Author: Robert Gorwa
Publication: Internet Policy Review, Volume 8, Issue 2
Date: June 30, 2019 — DOI

TL;DR

This article applies the "governance triangle" model (Abbott & Sindal, 2009) to understand informal regulatory arrangements governing platform content. Gorwa examines initiatives like Facebook's Oversight Body and the Christchurch Call, showing how states, platforms, and civil society actors interact in multi-stakeholder governance arrangements. Three key dynamics shape these informal regulations: varying actor competencies, contested legitimation politics, and power asymmetries between participants.

Key arguments

  • Platform governance is increasingly organized through multi-stakeholder arrangements involving private firms, states, and NGOs rather than traditional top-down regulation alone.
  • The governance triangle model (positioning states at apex, NGOs at left, firms at right) provides a useful framework for visualizing and analyzing these informal regulatory initiatives.
  • Three dynamics determine the effectiveness and character of informal platform regulation:
  • Actor competencies: different participants bring different expertise; platforms have algorithmic/operational knowledge, governments have regulatory authority, civil society has legitimacy and normative framing.
  • Legitimation politics: initiatives compete for legitimacy; voluntary arrangements must appear credible and multi-stakeholder to gain acceptance.
  • Power relations: asymmetries persist despite formal multi-stakeholder framing; platforms retain significant control over implementation and decision-making.
  • Informal governance arrangements are becoming the primary mode of platform content regulation in Europe and globally, reflecting both industry resistance to traditional regulation and government preference for flexible, negotiated approaches.

Context

The article emerged amid a wave of policy initiatives responding to content concerns: Facebook's announcement of an Oversight Body (November 2018), the Christchurch Call (May 2019), and the EU's Code of Practice on Disinformation.
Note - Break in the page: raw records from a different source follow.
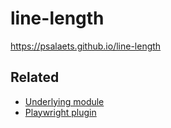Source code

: # line-length

https://psalaets.github.io/line-length

## Related

- [Underlying module](https://gitlab.com/psalaets/element-line-length)
- [Playwright plugin](https://github.com/psalaets/playwright-line-length)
Gorwa positions these as examples of "transnational new governance" — regulatory innovation beyond classical state-based or market-based models.

Connections

Notes

Strengths: provides a valuable conceptual framework for understanding the proliferation of informal platform governance initiatives; grounded in established political science literature on transnational governance; timely given the rapid emergence of oversight bodies and multi-stakeholder processes.

Limitations: focuses primarily on European examples; published early (2019), before many of the most consequential governance arrangements (transparency reports, algorithmic impact assessments) matured; limited empirical assessment of whether these informal arrangements actually reduce harmful content or improve outcomes.